Towards sustainable mining and economic recovery

Paco A. Pangalangan, Executive Director, Stratbase ADR Institute

The COVID-19 pandemic has had devastating effects on the economy. A recent Social Weather Stations (SWS) survey showed that unemployment reached a record-high of 45.5% in July of this year. The SWS also found that 2 in 5 Filipinos believe that the country’s economy will only become worse over the next year.

The figures that the Department of Finance (DOF) presented to the House of Representatives during the 2021 budget briefings the other week support this gloomy outlook. During the briefing, DOF Secretary Carlos Dominguez said that in the first seven months of this year, the government had suffered a total revenue fall of 6.8% compared to the same period in 2019. And that, even with “emerging” tax revenues projected at P2.5 trillion, the government will be ending the year with a budget deficit of about P1.8 trillion.

Dominguez said that they would be bridging the budget gap with additional borrowing. But he also emphasized some legislative priorities that would support the country’s recovery.

The list of bills included existing legislative priorities, like the Corporate Recovery and Tax Incentives for Enterprises Act (CREATE) bill and Financial Institutions Strategic Transfer (FIST). Most notable in the list of tax reform priorities is the new Mining Tax Regime.

The Mining Tax Regime bill, which seeks to increase the economic benefits the government generates from the mining industry, was approved by the House Committee on Natural Resources earlier this year but has yet to be scheduled for plenary debates. The passage of the measure is eyed as the first step to the lifting of the moratorium on new mining projects that has been in effect since 2012.

By pushing for the creation of a new Mining Tax Regime, government is looking to tap into the mining industry and the country’s massive mineral resources to attract investment, create jobs, and generate much-needed revenue to support its pandemic response program and the country’s post-pandemic economic recovery.
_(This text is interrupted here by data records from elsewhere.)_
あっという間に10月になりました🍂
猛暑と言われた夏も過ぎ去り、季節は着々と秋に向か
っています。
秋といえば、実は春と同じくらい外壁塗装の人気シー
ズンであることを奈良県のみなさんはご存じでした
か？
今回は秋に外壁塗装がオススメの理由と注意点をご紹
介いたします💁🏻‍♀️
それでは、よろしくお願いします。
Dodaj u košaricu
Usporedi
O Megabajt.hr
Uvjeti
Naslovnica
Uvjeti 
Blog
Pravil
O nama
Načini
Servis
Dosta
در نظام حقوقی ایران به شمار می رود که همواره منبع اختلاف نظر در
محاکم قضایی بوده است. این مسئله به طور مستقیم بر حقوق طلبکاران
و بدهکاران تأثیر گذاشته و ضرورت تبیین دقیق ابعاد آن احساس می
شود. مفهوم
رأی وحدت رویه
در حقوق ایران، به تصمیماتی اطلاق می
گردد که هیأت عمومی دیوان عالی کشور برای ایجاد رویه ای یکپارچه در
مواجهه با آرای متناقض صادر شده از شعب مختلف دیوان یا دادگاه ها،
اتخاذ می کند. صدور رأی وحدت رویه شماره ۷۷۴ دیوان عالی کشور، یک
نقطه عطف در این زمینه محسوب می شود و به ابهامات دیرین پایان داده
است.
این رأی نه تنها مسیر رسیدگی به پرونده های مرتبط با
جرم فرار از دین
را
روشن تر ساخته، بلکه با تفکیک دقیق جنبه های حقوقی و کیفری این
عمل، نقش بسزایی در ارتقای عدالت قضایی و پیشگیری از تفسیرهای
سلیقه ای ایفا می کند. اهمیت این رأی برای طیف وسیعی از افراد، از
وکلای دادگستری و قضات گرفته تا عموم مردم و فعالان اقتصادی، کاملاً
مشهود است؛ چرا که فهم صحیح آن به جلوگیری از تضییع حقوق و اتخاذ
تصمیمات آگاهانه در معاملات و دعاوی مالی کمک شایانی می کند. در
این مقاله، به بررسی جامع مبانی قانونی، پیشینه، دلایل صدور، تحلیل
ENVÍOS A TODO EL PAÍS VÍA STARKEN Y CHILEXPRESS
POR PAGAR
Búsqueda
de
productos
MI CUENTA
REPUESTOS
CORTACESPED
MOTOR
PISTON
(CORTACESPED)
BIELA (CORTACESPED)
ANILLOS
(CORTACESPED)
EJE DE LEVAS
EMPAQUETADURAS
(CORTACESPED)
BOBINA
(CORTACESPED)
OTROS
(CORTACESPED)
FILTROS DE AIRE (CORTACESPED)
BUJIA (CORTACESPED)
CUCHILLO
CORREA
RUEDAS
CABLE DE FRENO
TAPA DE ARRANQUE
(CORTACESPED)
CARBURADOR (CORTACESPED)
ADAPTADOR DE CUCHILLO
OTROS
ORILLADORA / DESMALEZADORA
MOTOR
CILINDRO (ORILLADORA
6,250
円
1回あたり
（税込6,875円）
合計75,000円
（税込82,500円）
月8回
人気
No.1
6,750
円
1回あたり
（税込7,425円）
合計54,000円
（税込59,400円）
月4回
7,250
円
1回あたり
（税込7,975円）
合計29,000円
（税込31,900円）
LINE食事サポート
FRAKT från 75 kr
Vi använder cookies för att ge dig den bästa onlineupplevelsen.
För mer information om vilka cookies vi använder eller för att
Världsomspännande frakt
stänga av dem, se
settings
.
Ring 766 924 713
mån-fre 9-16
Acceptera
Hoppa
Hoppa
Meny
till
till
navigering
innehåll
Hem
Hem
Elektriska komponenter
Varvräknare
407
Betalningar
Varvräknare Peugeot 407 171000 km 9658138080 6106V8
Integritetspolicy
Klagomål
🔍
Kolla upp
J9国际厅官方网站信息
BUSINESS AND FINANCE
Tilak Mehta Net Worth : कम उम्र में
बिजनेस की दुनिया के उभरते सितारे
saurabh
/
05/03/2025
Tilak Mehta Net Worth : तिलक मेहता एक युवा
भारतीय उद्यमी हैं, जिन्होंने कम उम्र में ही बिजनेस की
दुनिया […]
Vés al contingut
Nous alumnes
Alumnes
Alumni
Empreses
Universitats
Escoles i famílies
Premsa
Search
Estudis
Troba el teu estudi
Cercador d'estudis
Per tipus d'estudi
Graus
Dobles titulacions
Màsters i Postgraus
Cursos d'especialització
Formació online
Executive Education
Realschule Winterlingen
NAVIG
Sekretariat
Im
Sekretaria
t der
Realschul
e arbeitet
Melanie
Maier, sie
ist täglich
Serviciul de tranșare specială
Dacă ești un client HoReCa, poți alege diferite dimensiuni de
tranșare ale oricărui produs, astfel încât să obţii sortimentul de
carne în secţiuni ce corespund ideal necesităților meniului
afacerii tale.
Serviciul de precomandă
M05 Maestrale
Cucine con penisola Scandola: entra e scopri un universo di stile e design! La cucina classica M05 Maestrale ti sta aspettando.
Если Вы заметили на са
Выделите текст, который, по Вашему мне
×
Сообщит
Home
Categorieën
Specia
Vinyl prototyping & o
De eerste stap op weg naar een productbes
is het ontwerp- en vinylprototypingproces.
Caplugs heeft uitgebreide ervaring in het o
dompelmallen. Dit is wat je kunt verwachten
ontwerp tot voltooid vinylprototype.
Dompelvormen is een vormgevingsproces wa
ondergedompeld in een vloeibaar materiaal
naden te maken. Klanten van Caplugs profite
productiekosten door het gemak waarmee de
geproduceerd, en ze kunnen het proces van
Already faced with falling revenues, a significant component of the government’s pandemic response plan is a social amelioration program that provides cash-aid to 18 million low-income households affected by the pandemic and the lockdowns. This cash-aid takes up a bulk of the emergency funds allocated to the government through the P275 billion Bayanihan to Heal as One Act and the upcoming P160 billion Bayanihan 2 law.

According to MGB Director Wilfredo Moncano, the Philippines is one of the most highly mineralized countries in the world, having mineral resources estimated at P68 trillion. Also, it is estimated that the operations of just three of the pending “big-ticket” mining projects could help the sector bring in additional government revenues of P13 billion each year and bring the industry’s contribution to the economy to about 1.4% of the country’s GDP.

If the Philippines does decide to tap the mining sector for its economic recovery, it would not be the first. For example, in Australia, the industry already accounts for nearly 6% of its GDP and hopes to further take advantage of the higher commodity prices to attract investment and exploration activities to boost revenues and bolster its economy again.

The choice to revive the mining sector to aid our economic recovery, however, should not mean that the environmental, social, and legal concerns surrounding mining should be forgotten. The sector’s tremendous economic opportunity must come hand in hand with a commitment to sustainable development — to meet the needs of the present without compromising the ability of future generations to meet their own.

The passage of the Mining Tax Regime law may address the economic concerns; the government should also ensure the industry demonstrate a responsible approach to social, economic, and environmental performance that is aligned with the evolving priorities of its communities of interest.

Canada’s Towards Sustainable Mining (TSM) initiative, for example, sets a strict standard for mining operators to follow. This initiative seeks to minimize the impact of the operation on the environment, protect biodiversity, support and benefiting local communities, uphold health and safety standards, push for innovative technologies, while also defending human rights and respecting local cultures and values.

The Philippine mining industry has the potential to serve as a steady pillar for the country’s economic recovery. But for this to happen, Congress must pass the Mining Regime Tax bill to create an economically viable environment for investors and generate much-needed revenue for the Philippine government. Just as important, however, is that the entire sector, both large and small scale, live up to global environmental and social standards, such as those set out by the TSM initiative.

Gary Lawrence, a key thinker on sustainable development, said that “sustainability is a political choice, not a technical one. It’s not a question of whether we can be sustainable, but whether we choose to be.” Let us ensure that the choices we make for our economy today also uphold the principles of sustainable development and environmental stewardship.